Hike to an Airplane Crash in North Carolina

We all know that North Carolina has much to offer; however, it’s home to only one known plane crash site. Tucked in the Great Smoky Mountains, Waterrock Knob Trail is your literal road to ruin. A highly-rated trail for hikers and explorers alike, the trail is two miles roundtrip, located at the highest elevation on the Blue Ridge Parkway. The closest city being Waynesville, the area has a remote feel to it, making it the perfect spot for stargazing, bird watching and complete immersion in nature. Of course, its most unnatural feature is its plane crash site.

The Plane Crash:

Photo courtesy of Atlas Obscura

Like we said, this is the only known plane crash site in North Carolina. Since the invention of the airplane, there have been 54 recorded crashes in the Great Smoky Mountains National Park, with the majority of them being in Tennessee and Virginia. On November 24, 1983, the Cessna 414A Chancellor departed from DuPage Airport in Illinois, bound for Jackson County Airport in North Carolina. The last radar contact with the aircraft was at 6,100 feet and a mile from the crash site.

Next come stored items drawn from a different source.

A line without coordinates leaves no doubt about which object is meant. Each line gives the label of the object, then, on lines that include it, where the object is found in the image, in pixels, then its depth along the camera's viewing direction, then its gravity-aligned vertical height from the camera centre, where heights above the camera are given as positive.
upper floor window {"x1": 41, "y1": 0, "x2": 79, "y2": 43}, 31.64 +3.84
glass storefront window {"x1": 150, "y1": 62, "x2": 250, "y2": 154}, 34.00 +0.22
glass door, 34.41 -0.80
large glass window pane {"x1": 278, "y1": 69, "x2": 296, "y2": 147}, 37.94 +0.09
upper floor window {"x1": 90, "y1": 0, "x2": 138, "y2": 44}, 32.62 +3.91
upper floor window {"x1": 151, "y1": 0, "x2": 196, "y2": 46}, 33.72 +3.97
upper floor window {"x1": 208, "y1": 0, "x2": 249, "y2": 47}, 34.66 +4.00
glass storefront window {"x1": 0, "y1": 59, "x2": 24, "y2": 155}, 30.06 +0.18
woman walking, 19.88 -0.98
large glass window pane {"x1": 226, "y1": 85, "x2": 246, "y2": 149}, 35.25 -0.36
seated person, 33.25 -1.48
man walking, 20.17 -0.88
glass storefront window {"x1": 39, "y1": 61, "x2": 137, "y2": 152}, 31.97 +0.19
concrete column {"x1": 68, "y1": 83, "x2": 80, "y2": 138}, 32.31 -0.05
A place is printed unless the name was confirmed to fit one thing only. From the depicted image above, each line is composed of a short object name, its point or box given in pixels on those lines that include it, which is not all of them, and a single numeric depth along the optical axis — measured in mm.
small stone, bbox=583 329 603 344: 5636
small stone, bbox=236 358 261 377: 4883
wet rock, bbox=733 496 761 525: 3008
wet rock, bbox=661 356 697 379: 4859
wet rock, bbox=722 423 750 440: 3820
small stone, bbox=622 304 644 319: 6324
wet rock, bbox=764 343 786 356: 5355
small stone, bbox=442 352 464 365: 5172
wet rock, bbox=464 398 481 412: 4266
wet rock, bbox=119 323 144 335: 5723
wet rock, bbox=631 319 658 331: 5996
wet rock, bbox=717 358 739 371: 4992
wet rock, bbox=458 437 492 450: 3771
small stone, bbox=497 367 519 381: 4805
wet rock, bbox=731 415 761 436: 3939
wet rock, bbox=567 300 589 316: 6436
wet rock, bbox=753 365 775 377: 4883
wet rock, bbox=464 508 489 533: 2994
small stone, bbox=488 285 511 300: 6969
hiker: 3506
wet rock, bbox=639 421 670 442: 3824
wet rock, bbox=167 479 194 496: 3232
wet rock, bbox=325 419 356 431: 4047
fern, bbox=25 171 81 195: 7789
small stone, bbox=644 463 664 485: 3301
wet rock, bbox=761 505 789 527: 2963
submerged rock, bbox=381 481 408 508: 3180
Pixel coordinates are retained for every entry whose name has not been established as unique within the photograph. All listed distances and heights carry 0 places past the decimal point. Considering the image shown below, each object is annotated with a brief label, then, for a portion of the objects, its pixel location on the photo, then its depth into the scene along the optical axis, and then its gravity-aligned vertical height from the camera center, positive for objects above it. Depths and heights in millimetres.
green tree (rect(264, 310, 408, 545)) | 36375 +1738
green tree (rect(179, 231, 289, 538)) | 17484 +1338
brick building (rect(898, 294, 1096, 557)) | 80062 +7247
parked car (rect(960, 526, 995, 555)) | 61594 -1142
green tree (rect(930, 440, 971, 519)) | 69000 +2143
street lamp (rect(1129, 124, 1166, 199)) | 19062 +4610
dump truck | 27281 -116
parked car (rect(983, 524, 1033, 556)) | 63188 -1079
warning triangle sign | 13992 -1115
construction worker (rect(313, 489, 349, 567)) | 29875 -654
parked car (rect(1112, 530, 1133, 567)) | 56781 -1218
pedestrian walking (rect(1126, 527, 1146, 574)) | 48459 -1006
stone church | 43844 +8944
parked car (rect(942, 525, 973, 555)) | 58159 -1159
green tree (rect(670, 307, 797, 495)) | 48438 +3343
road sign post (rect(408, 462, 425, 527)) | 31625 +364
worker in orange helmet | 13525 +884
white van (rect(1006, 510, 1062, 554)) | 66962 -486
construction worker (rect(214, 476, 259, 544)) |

The crash was identified as an accident, possibly due to weather conditions, poor visibility and pilot error. Both the passenger and pilot were killed in the wreckage. 40 years later, hikers continue to pay homage to the past.

Getting There:

Photo courtesy of Harold Blackwood

At mile marker 451.2 of the Blue Ridge Parkway, you’ll stop at the Waterrock Knob Visitor Center in Sylva, North Carolina. This is where the trail begins. The visitor center features picnic tables and public restrooms for hikers seeking a respite. Before you reach the top of the Knob, you’ll veer to the trail on your left, following this for a half of a mile until reaching Browning Knob. Once you’ve arrived, take the third trail on your left, leading 200 yards to the site of the plane crash.

Ranked as a moderately difficult trail by hikers, visitors should be careful of challenging terrain, including several rock staircases. Along the way, stop at the breathtaking view of the Ghost Town in the Sky in Maggie Valley, a mountaintop amusement park that opened in the 1970s and closed in 2002. It’s Wild-West theme makes for eerie backdrops, with all of its original furniture still intact. This hike keeps getting spookier!

Safety First:

Photo courtesy of Journey to the Destination

For all guests, it is important to remember the lives of those who passed away in the crash, maintaining respect for both the site and the trail. Before you embark on your journey, ensure that you have enough food, plenty of water and a map.